A dream in sepia and eau-de-nil ascends
from the ground as a great wish for calm. And
the wish is green in season, hazy like meadow-sweet,
downy & soft waving among the reeds, the
cabinet of Mr Heath. Precious vacancy piles in
this studious form, the stupid slow down & become
wise with inertia, and instantly the prospect of
money is solemnised to the great landscape.
It actually glows like a stream of evening sun,
value become coinage fixed in the grass crown.
The moral drive isn't
quick enough, the greasy rope-trick
has made payment an edge of rhetoric;
the conviction of merely being
right, that has
marched into the patter of balance.
(from 'A New Tax on the Counter-earth', from Brass, 1971)

While this style is over-simplified by any description, and the passage is clearly rational (and even waspish), we do seem to find psychedelic traits in it: the blurred, shimmering, quality, the pastoral feel, the aspirations to shed material values, the dominance of disembodied colours, the apparent dream state of the speaker, the use of hazy textures (the delicate seed-heads of the plant meadow-sweet), the virtuosity, the sudden leaps of cognitive level. Perhaps not only musicians were sitting in meadows thinking anti-capitalist thoughts? How far is it from 'lime and limpid green' to 'sepia and eau-de-nil'?
The method of quotation neatly excludes exhibition of the effects of loss of boundaries on the duration of poems. While we can only point to exhibits here, it is clear that the 1970s saw an explosion in the number of long poems, and that this wish for new volumes was related to 'space rock' and the infinite reaches of subjective experience opened up by the counter-cultural emigration. A good exhibit here would be Allen Fisher's Defamiliarising, a volume length work (100 pages) which is itself only a part of an even vaster work. Fisher's 70s work presumably does overload, destroy, and transcend inherited structures of the poem, and the poet/self audible within it, just as the Pink Floyd destroyed the 'song' and 'the pop star' by plunging into half-hour improvisations as the audience watched the osmotic swirl of the light show.

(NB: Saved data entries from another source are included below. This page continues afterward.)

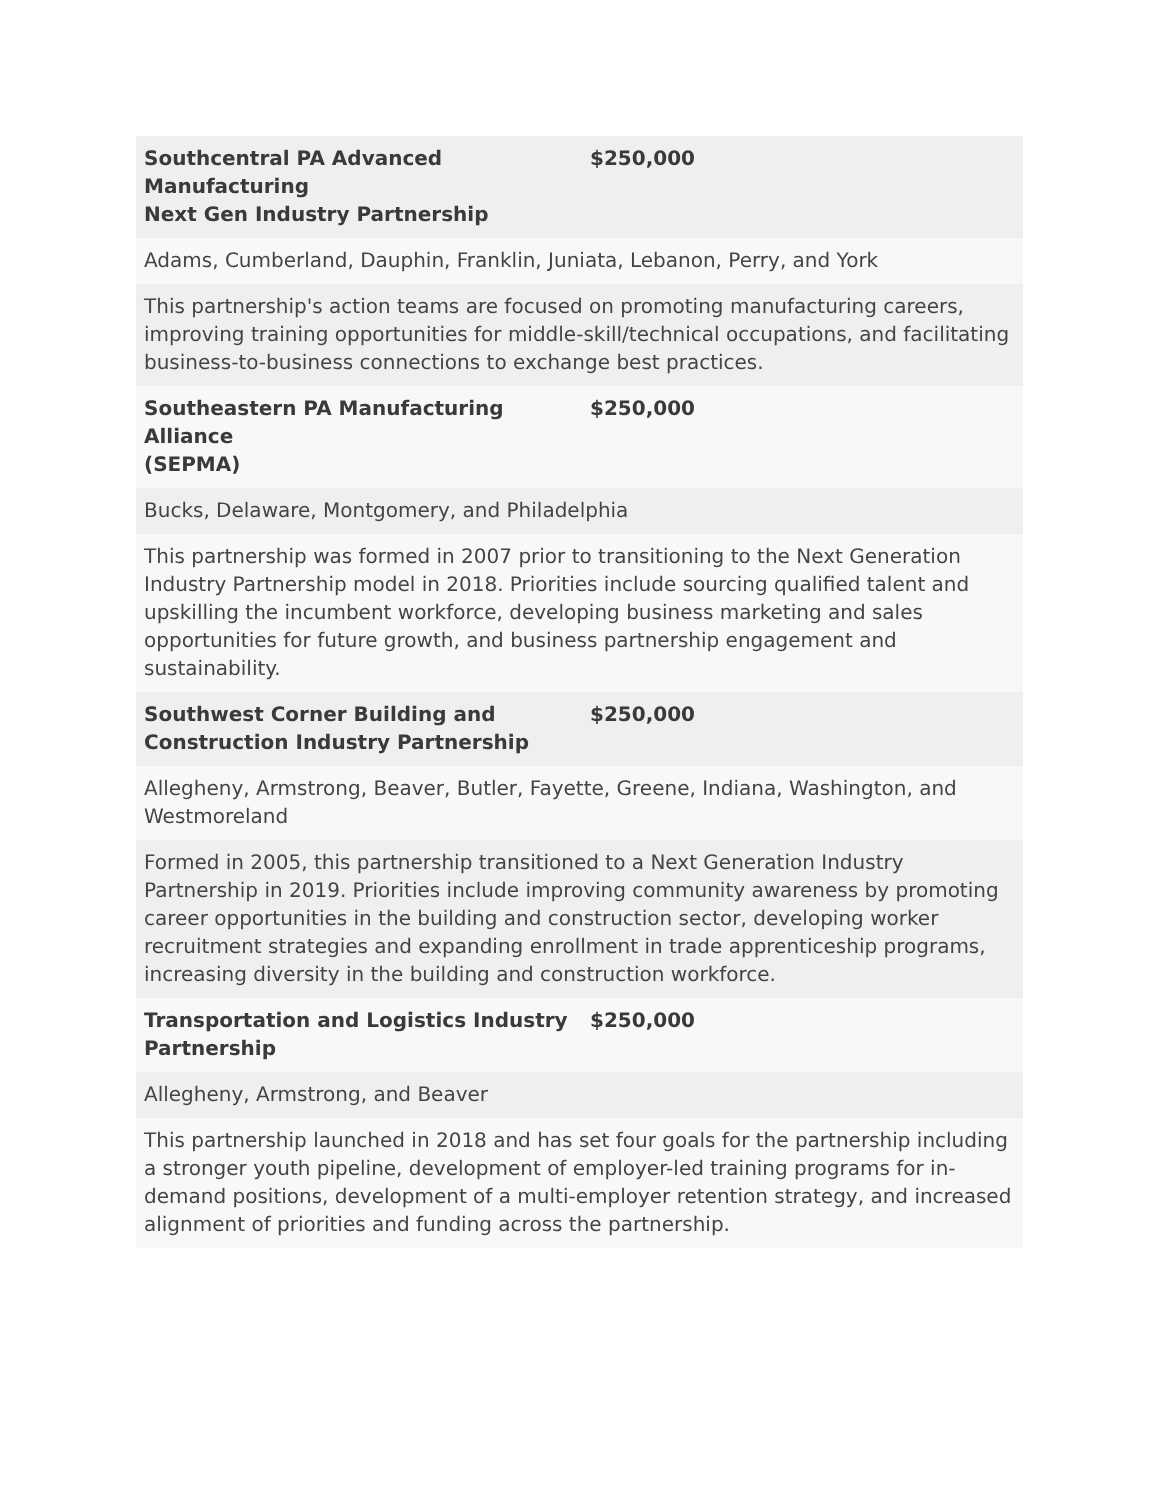| Southcentral PA Advanced Manufacturing Next Gen Industry Partnership | $250,000 |
| Adams, Cumberland, Dauphin, Franklin, Juniata, Lebanon, Perry, and York | |
| This partnership's action teams are focused on promoting manufacturing careers, improving training opportunities for middle-skill/technical occupations, and facilitating business-to-business connections to exchange best practices. | |
| Southeastern PA Manufacturing Alliance (SEPMA) | $250,000 |
| Bucks, Delaware, Montgomery, and Philadelphia | |
| This partnership was formed in 2007 prior to transitioning to the Next Generation Industry Partnership model in 2018. Priorities include sourcing qualified talent and upskilling the incumbent workforce, developing business marketing and sales opportunities for future growth, and business partnership engagement and sustainability. | |
| Southwest Corner Building and Construction Industry Partnership | $250,000 |
| Allegheny, Armstrong, Beaver, Butler, Fayette, Greene, Indiana, Washington, and Westmoreland | |
| Formed in 2005, this partnership transitioned to a Next Generation Industry Partnership in 2019. Priorities include improving community awareness by promoting career opportunities in the building and construction sector, developing worker recruitment strategies and expanding enrollment in trade apprenticeship programs, increasing diversity in the building and construction workforce. | |
| Transportation and Logistics Industry Partnership | $250,000 |
| Allegheny, Armstrong, and Beaver | |
| This partnership launched in 2018 and has set four goals for the partnership including a stronger youth pipeline, development of employer-led training programs for in-demand positions, development of a multi-employer retention strategy, and increased alignment of priorities and funding across the partnership. | |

So, how successful is this comparison as a way of describing the new feel in poetry? I think there are considerable problems with it, as exceptions press themselves urgently on my mind. The verbal art is much more informationally loaded and conceptually more sophisticated than the musical art - as is true in any period. The music comes into existence because it refers back to itself and the poetry has to contain everything outside itself in order to exist. The advantage of the comparison is that many of my readers will already be familiar with recordings by the Beatles, Cream, the Jimi Hendrix Experience, etc., and so can form a concept of the poetry by drawing on memories of the music of 1968-73. The 'era feeling' obviously changed around 1974, by when most of the bands had either vanished or mutated unrecognizably; I feel that the poetry had got going later, and went on for longer, but we are left with the questions of what happened after 1977 - and what the poets of the underground era have been doing over the last 25 years.